Been thinking about what to do
with this one all day, on a busy day. I tried to look into the sources I have—nothing
about DS 111. What I expected. I was thinking, maybe I might say something
following from yesterday—what’s the point of this one? Does it have a point?
Not feeling that.
Now I think it’s about dogs
playing cards. Which is pretty darn funny, except there’s that little business
about “digging up” the old canine friend, whom the speaker had shot dead. I
like this poem.
If there’s a triggering event for
this one, it’s out of reach. There doesn’t have to be. It’s macabre and funny
at the same time, a witty riff on the campy images we all profess to think are ridiculous,
but secretly chuckle at, of a party of dogs playing poker or bridge or pinochle,
crazy eights or go fish. The references to card games are varied.
And now, a confession: I just
read Dream Song #111 again and the whole scenario hove into view. Hint: it’s
not about dogs playing poker. Sheesh!
Tundra, blubber, dogs, cards:
Think shipwrecked polar explorers. They shot the dog(s) out of mercy or
desperation, starving as they all must have been, waiting for the ice pack to
thaw. When starvation gets bad enough, you dig out the corpse of the frozen dog
from the tundra and dig in. This is not a funny poem, it’s a desperate poem, and
look, it takes time sometimes for these obscure poems to sink in.
Is it about Shackleton’s famous Antarctic expedition, ill-fated but with, miraculously, no loss of life? Or Robert Falcon Scott’s South Pole expedition, the result of which every last man who set out in his company died miserably? Perhaps Franklin’s lost Arctic expedition of 1845? B. seems to have had a fascination with tragic polar exploration—DS 11 is about another one.
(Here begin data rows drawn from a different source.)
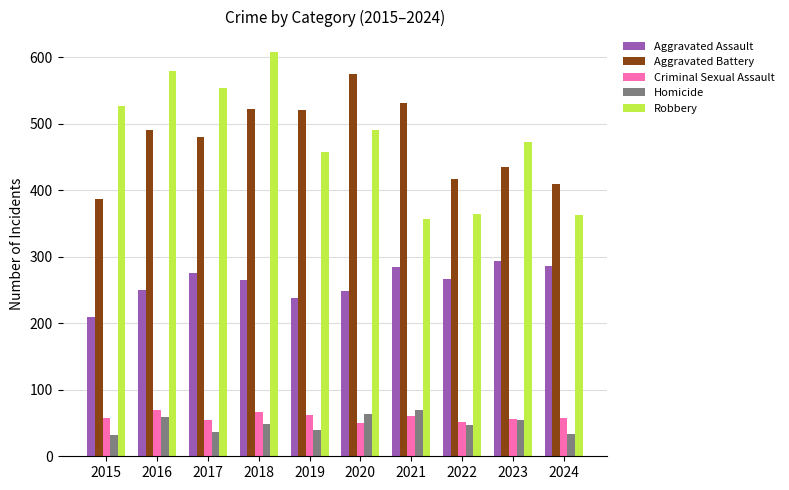

The Aggravated Battery series shows 178 at 2018. True or false?

False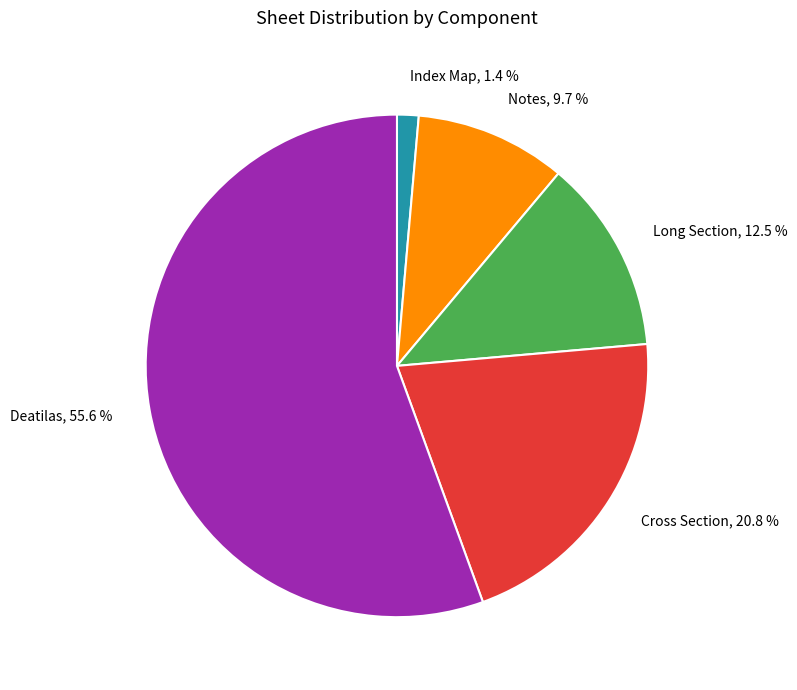

Is Index Map the majority of the pie?

No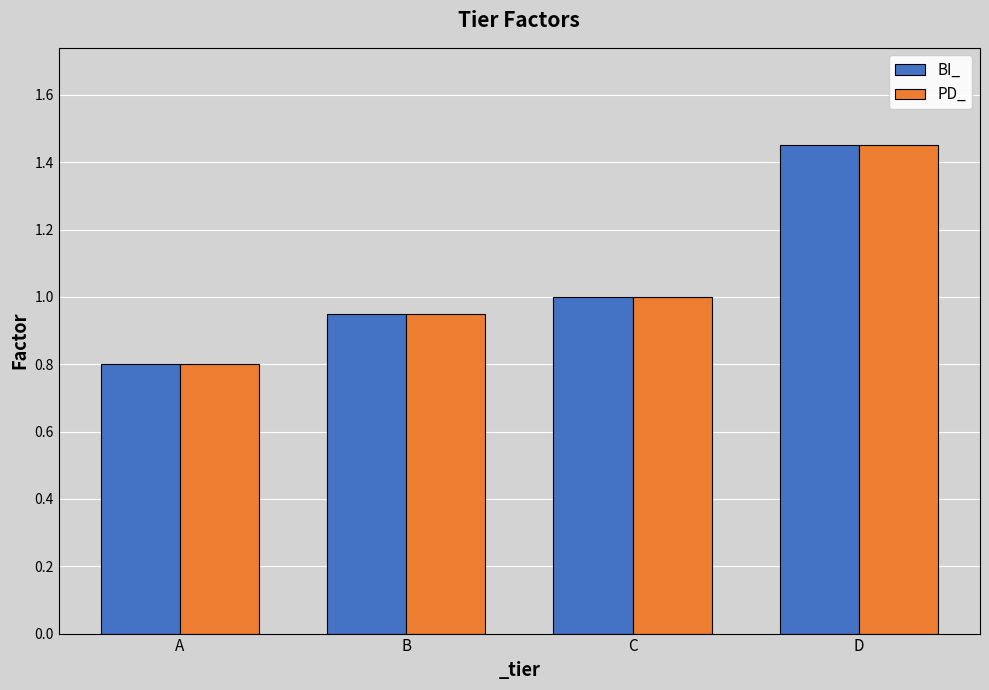

What is the sum of all PD_ values?

4.2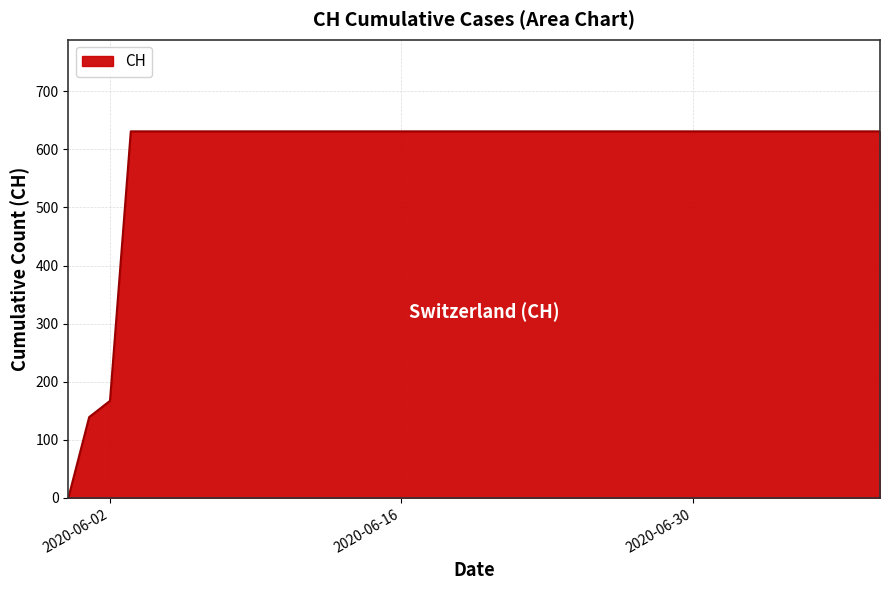

What is the difference between the maximum and minimum values?

631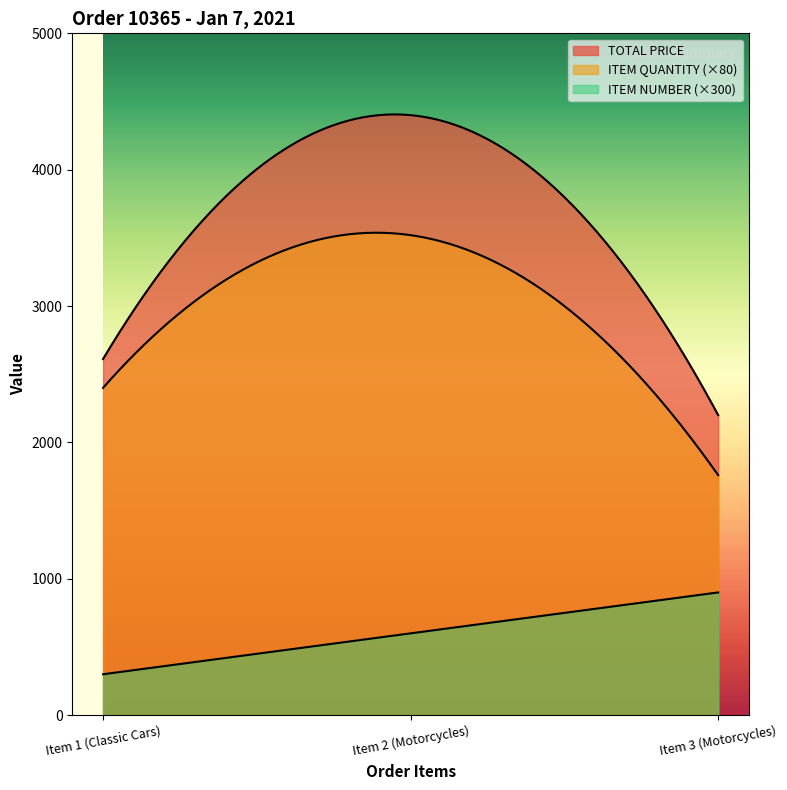

What position from the left is Item 2 (Motorcycles)?

2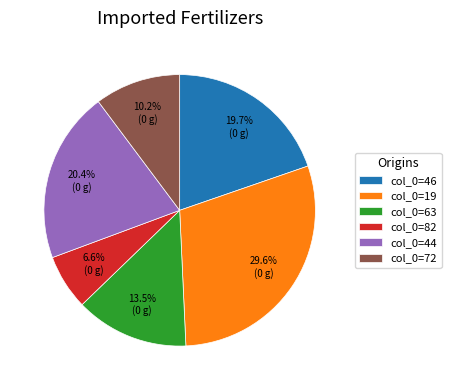

What portion of the pie excludes col_0=19?

70.4%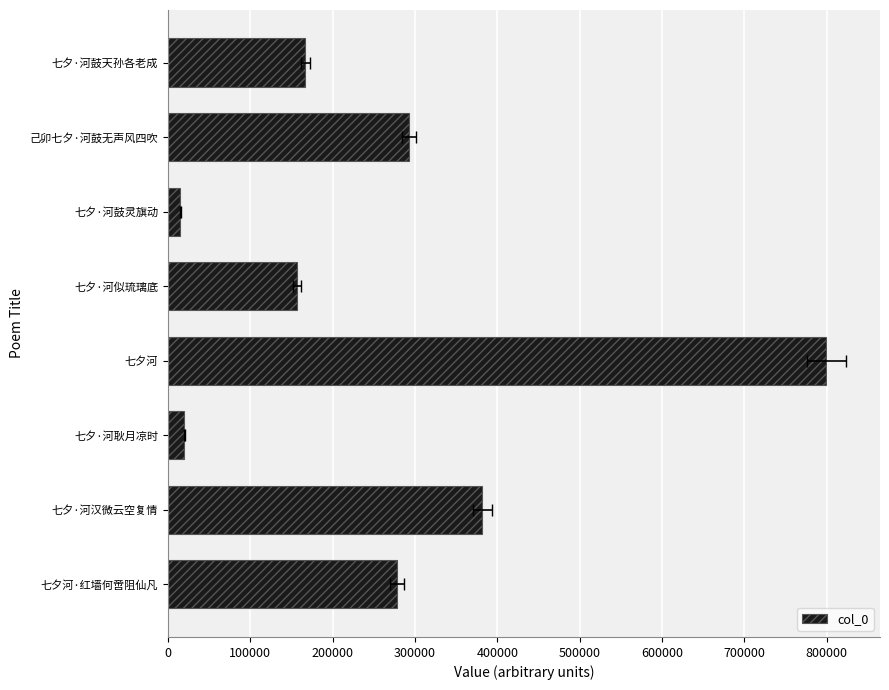

What is the smallest value displayed?

14856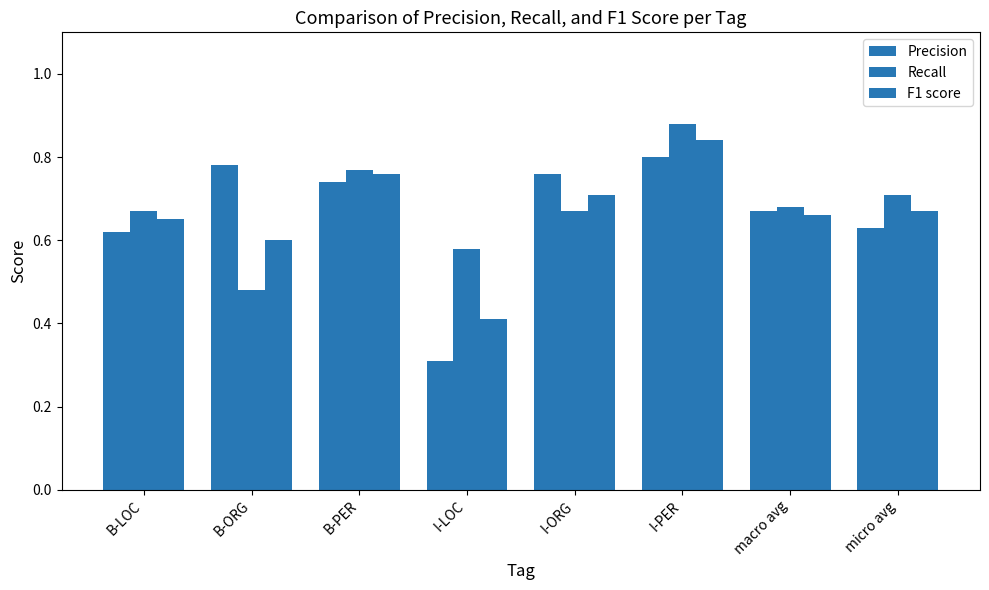

Is it true that F1 score equals 0.6 at B-ORG?

True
That stuff about the dogs playing
cards? Heh heh. I’ve deleted such false starts before, embarrassing and
misguided. But today, it’s a lesson. Read close, my hearties! These poems can
be tricky fun, and they catch you off guard, and day to day, I’m sometimes
tired. Today, yes indeed, tired, and been busy, and I’m tired. But it was a
good day, and my head feels hollow, like a cantaloupe. That’s not a bad thing,
if you’ve earned it.
Tired, yes, but, I’m not frozen
in the ice pack either. Tonight, soon, I will say thanks to my soft warm bed,
knowing I’ll get up and do it all again tomorrow. Routine is a prison, but get
caught in some absurd extremity, and you’ll find yourself yearning for that
familiarity you’ve forsaken. Believe it. There’s the metaphor of this poem
right there, Henry. Frozen in some God forsaken tundra of the soul. Empathy
rises in me, but you behaved like an idiot. What did you expect? Robert Falcon Scott
raced Roald Amundsen to the South Pole, got there to find he’d been beaten,
then succumbed to exhaustion and starvation in an Antarctic nightmare because
his ponies all died. That was stupid,
stupid, stupid. The last words in his journal were: “Great God! this is an
awful place.” Amundsen, on the other hand, studied polar exploration with
Greenland Eskimos, lifelong experts, took their advice and used sled dogs, and
his only comment on reaching the South Pole first was that the trip was
uneventful and sorry, kind of a bit boring. There’s the difference in a
nutshell between an adventurous stupid life and a dull, competent, successful one.
So, I’m feeling grateful for my moderate
triumphs today and my moderate comforts too.